Police took the man into custody Tuesday, but he hasn't yet been charged.

Han, 58, of Queens, died shortly after being struck. Police said he tried to climb a few feet to safety but got trapped between the train and the platform's edge.

The Post published a photo on its front page Tuesday of Han desperately looking at the train, his arms reaching up but unable to climb off the tracks in time. It was shot by freelance photographer R. Umar Abbasi, who was waiting to catch a train as the situation unfolded.

Abbasi said in a video interview on the Post's website that he used the flash on his camera to try to warn the train driver that someone was on the tracks. He said he wasn't strong enough to lift Han.

"I wanted to help the man, but I couldn't figure out how to help," Abbasi said. "It all happened so fast."

Emotional questions arose Tuesday over the published photograph of the helpless man standing before the oncoming train accompanied by the headline that read in part: "This man is about to die."

The moral issue among professional photojournalists in such situations is "to document or to assist," said Kenny Irby, an expert in the ethics of visual journalism at the Poynter Institute, a Florida-based nonprofit journalism school.

Other media outlets chimed in on the controversy, many questioning why the photograph had been taken and published.

"I'm sorry. Somebody's on the tracks. That's not going to help," said Al Roker on NBC's "Today" show as the photo was displayed.

CNN's Soledad O'Brien tweeted: "I think it's terribly disturbing ? imagine if that were your father or brother." Larry King reached out to followers on Twitter to ask: "Did the (at)nypost go too far?"

Subway pushes are feared but fairly unusual. Among the more high-profile cases was the January 1999 death of Kendra Webdale, shoved her to her death by a former mental patient.

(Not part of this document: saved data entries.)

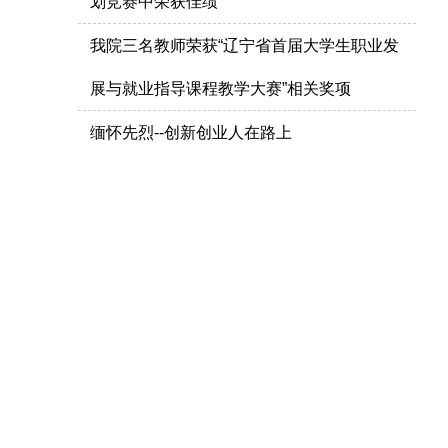
划竞赛中荣获佳绩
我院三名教师荣获“辽宁省首届大学生职业发
展与就业指导课程教学大赛”相关奖项
缅怀先烈--创新创业人在路上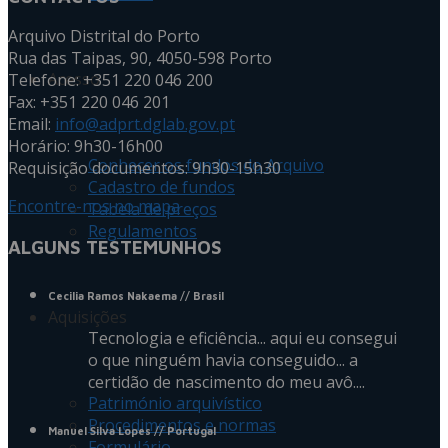
Arquivo Distrital do Porto
Rua das Taipas, 90, 4050-598 Porto
Acesso
Telefone: +351 220 046 200
Fax: +351 220 046 201
Email:
info@adprt.dglab.gov.pt
Horário: 9h30-16h00
Conhecer os fundos do Arquivo
Requisição documentos: 9h30-15h30
Cadastro de fundos
Encontre-nos no mapa
Tabela de preços
Regulamentos
ALGUNS TESTEMUNHOS
Cecilia Ramos Nakaema
// Brasil
Aquisições
Tecnologia e eficiência... aqui eu consegui
o que ninguém havia conseguido... a
certidão de nascimento do meu avô....
Património arquivístico
Procedimentos e normas
Manuel Silva Lopes
// Portugal
Formulário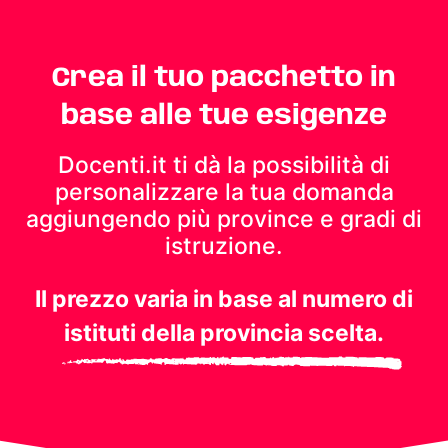
Crea il tuo pacchetto in
base alle tue esigenze
Docenti.it ti dà la possibilità di
personalizzare la tua domanda
aggiungendo più province e gradi di
istruzione.
Il prezzo varia in base al numero di
istituti della provincia scelta.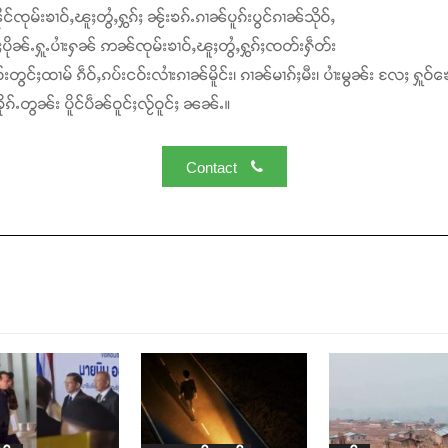
င်ၸုမ်းၶၢဝ်ႇၽူႈတွႆႇႁွၵ်ႈ ၼႂ်းၶၵ်ႉၵၢၼ်ပူၵ်းပွင်ၵၢၼ်သိုဝ်ႇ
ႆႈပိုၼ်ႉႁူႉပၢႆးႁၼ် ဢၼ်ၸုမ်းၶၢဝ်ႇၽူႈတွႆႇႁွၵ်ႈၸတ်းႁဵတ်း
်းတွင်ႈထၢမ် ၵဵဝ်ႇၵပ်းငဝ်းလၢႆးၵၢၼ်မိူင်း၊ ၵၢၼ်မၢၵ်ႈမီး၊ ပၢႆးမွၼ်း လႄႈ ႁူဝ်ၶေ
ၵ်ႉတွၼ်း ပိူင်ပဵၼ်ဝူင်ႈလႂ်ဝူင်ႈ ၼၼ်ႉ။
Contact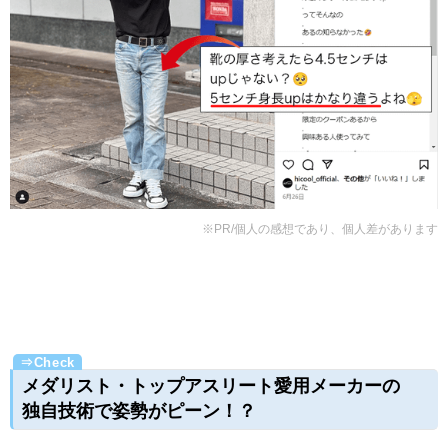
※PR/個人の感想であり、個人差があります
メダリスト・トップアスリート愛用メーカーの
独自技術で姿勢がピーン！？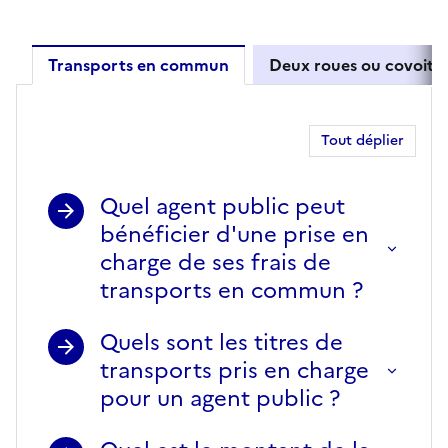
Transports en commun
Deux roues ou covoitu
Transports en commun
Tout déplier
Quel agent public peut
bénéficier d'une prise en
charge de ses frais de
transports en commun ?
Quels sont les titres de
transports pris en charge
pour un agent public ?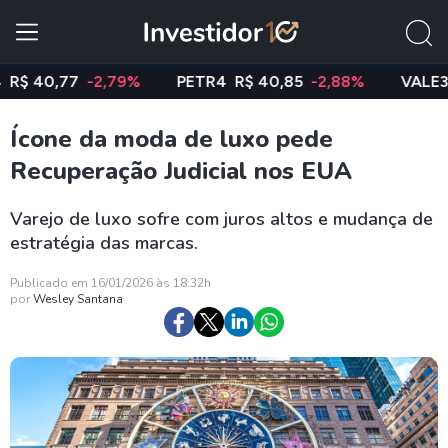
0,77
-2,79%
PETR4
R$ 40,85
-2,88%
VALE3
R$ 7
Ícone da moda de luxo pede
Recuperação Judicial nos EUA
Varejo de luxo sofre com juros altos e mudança de
estratégia das marcas.
Publicado em 16/01/2026 às 18:32h
por
Wesley Santana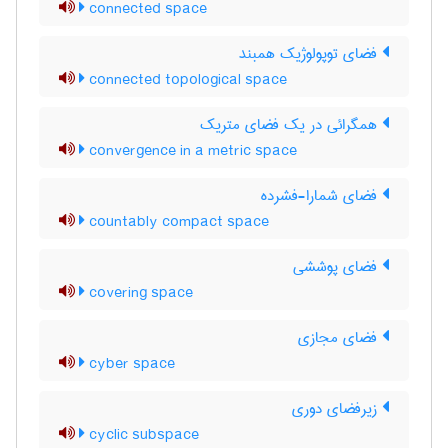
connected space
فضای توپولوژیک همبند
connected topological space
همگرائی در یک فضای متریک
convergence in a metric space
فضای شمارا-فشرده
countably compact space
فضای پوششی
covering space
فضای مجازی
cyber space
زیرفضای دوری
cyclic subspace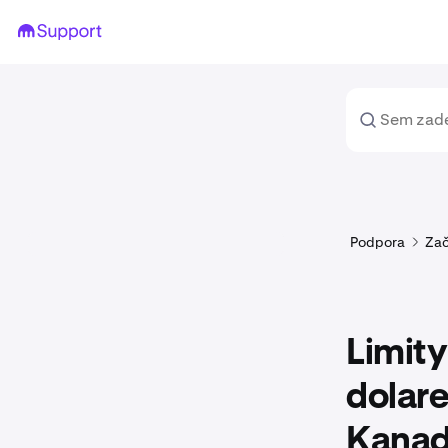
Podpora
Za
Limit
dolare
Kana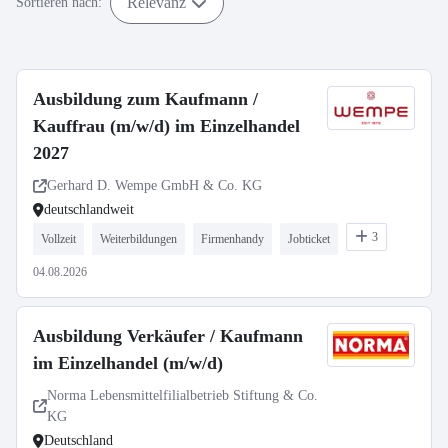
Relevanz
Sortieren nach:
Ausbildung zum Kaufmann /
Kauffrau (m/w/d) im Einzelhandel
2027
Gerhard D. Wempe GmbH & Co. KG
deutschlandweit
3
Vollzeit
Weiterbildungen
Firmenhandy
Jobticket
04.08.2026
Ausbildung Verkäufer / Kaufmann
im Einzelhandel (m/w/d)
Norma Lebensmittelfilialbetrieb Stiftung & Co.
KG
Deutschland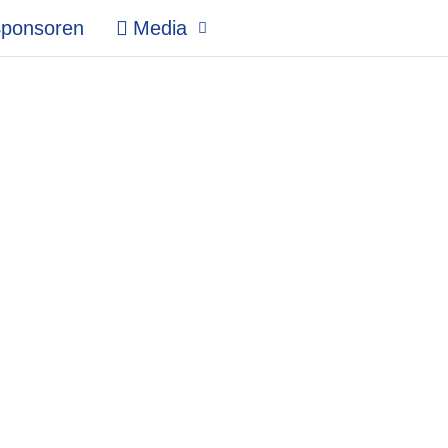
ponsoren
Media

After that, the Legislature passed Kendra's Law, which lets mental health authorities supervise patients who live outside institutions to make sure they are taking their medications and aren't a threat to safety.

Mayor Michael Bloomberg said Tuesday that he believed that "in this case, it appeared to be a psychiatric problem."

The mayor said Han, "if I understand it, tried to break up a fight or something and paid for it with his life."